START Data shown

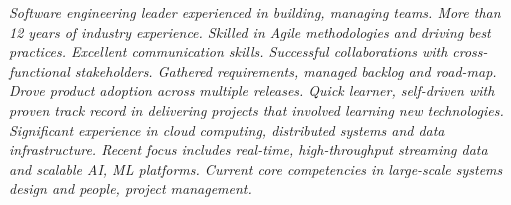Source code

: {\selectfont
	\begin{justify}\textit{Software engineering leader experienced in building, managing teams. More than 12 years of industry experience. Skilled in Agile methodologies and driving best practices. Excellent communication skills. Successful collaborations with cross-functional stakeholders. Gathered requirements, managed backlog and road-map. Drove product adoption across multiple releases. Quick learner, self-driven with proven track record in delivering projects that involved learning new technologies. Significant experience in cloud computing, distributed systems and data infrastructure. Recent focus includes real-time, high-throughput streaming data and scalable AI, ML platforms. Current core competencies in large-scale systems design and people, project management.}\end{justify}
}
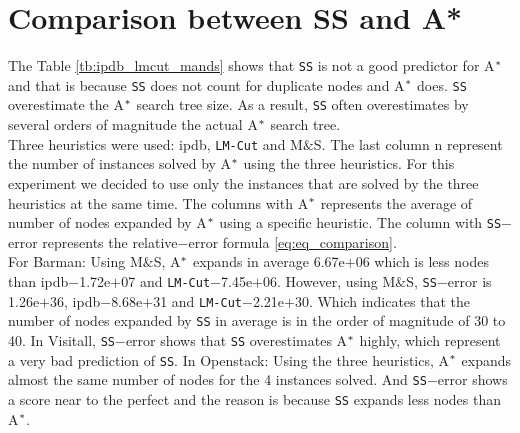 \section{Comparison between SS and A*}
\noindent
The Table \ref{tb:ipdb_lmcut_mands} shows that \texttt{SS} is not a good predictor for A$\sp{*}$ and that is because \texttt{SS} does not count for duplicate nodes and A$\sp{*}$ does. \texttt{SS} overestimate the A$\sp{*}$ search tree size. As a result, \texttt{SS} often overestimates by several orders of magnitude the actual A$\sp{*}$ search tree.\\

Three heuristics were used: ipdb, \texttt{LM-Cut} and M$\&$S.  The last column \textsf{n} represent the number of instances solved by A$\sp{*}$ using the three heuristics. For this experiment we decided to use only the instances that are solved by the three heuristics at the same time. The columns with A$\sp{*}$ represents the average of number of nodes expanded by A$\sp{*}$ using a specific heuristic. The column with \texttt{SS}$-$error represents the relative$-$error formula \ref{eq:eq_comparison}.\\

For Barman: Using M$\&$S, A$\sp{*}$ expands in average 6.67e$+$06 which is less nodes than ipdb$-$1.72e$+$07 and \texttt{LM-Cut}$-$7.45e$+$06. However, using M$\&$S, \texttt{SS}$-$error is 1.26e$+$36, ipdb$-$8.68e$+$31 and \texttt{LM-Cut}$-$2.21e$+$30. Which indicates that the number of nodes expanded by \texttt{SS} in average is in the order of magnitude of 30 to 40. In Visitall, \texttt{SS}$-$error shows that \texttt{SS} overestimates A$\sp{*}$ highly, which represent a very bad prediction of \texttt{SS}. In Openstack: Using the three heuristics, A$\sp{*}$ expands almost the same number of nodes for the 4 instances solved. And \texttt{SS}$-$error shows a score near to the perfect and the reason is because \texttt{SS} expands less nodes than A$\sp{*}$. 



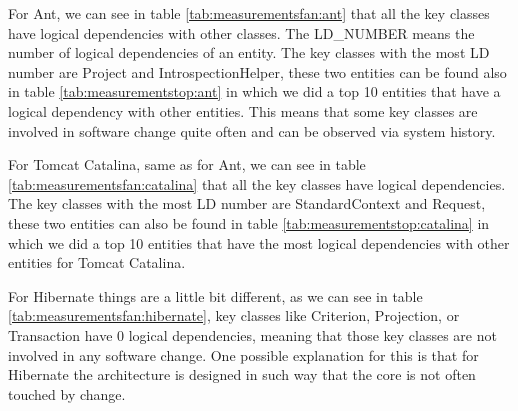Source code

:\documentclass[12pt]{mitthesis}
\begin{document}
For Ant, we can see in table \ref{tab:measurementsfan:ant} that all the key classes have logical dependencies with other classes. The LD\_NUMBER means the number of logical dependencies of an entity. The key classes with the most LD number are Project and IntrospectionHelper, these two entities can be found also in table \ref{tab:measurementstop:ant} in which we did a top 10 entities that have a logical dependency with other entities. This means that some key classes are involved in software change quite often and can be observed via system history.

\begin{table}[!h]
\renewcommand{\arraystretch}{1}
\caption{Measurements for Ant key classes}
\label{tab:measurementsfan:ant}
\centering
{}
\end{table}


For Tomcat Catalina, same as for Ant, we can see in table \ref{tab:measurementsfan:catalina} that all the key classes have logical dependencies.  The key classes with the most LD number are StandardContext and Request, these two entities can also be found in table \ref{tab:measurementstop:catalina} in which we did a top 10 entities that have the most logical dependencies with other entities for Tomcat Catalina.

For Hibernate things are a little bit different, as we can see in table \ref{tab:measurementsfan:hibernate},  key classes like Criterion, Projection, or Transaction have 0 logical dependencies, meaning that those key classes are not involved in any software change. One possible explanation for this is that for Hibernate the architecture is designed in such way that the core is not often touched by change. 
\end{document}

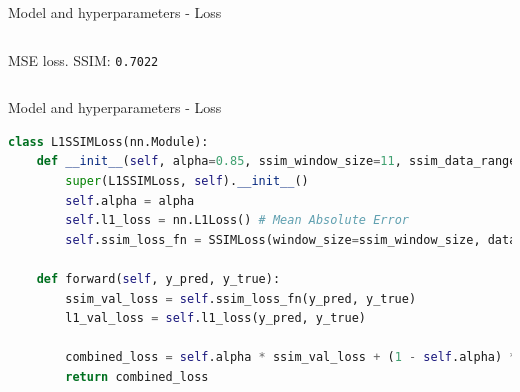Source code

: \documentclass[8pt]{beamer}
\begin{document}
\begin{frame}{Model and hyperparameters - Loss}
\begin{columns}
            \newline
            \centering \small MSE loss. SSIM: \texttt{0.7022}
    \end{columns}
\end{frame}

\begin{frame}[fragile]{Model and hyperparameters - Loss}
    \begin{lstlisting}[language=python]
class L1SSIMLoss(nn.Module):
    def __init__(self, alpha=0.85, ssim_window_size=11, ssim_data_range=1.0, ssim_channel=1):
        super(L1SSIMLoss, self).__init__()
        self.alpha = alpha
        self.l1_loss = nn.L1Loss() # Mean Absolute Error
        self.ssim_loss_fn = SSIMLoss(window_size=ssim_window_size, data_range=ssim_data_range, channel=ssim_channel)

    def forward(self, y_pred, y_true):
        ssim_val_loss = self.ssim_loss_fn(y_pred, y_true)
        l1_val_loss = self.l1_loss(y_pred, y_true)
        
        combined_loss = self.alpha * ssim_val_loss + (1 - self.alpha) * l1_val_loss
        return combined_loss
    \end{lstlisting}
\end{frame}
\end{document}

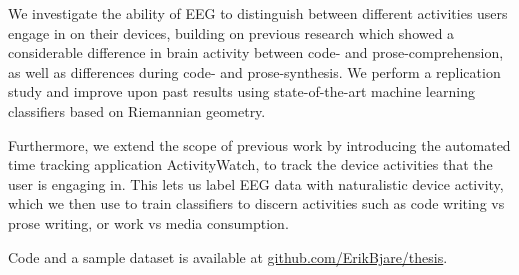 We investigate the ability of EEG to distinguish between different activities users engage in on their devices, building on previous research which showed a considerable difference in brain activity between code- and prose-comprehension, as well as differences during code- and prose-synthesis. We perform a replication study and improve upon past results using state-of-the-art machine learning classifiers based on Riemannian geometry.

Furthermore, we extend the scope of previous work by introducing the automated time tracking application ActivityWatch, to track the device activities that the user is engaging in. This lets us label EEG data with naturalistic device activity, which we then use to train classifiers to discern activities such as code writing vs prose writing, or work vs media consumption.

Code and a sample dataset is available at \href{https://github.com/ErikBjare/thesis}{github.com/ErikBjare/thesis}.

END Data shown

• The task: Among the lines above, please find those with "solved" and copy them.

• Problem solution:
Three heuristics were used: ipdb, \texttt{LM-Cut} and M$\&$S.  The last column \textsf{n} represent the number of instances solved by A$\sp{*}$ using the three heuristics. For this experiment we decided to use only the instances that are solved by the three heuristics at the same time. The columns with A$\sp{*}$ represents the average of number of nodes expanded by A$\sp{*}$ using a specific heuristic. The column with \texttt{SS}$-$error represents the relative$-$error formula \ref{eq:eq_comparison}.\\
For Barman: Using M$\&$S, A$\sp{*}$ expands in average 6.67e$+$06 which is less nodes than ipdb$-$1.72e$+$07 and \texttt{LM-Cut}$-$7.45e$+$06. However, using M$\&$S, \texttt{SS}$-$error is 1.26e$+$36, ipdb$-$8.68e$+$31 and \texttt{LM-Cut}$-$2.21e$+$30. Which indicates that the number of nodes expanded by \texttt{SS} in average is in the order of magnitude of 30 to 40. In Visitall, \texttt{SS}$-$error shows that \texttt{SS} overestimates A$\sp{*}$ highly, which represent a very bad prediction of \texttt{SS}. In Openstack: Using the three heuristics, A$\sp{*}$ expands almost the same number of nodes for the 4 instances solved. And \texttt{SS}$-$error shows a score near to the perfect and the reason is because \texttt{SS} expands less nodes than A$\sp{*}$. 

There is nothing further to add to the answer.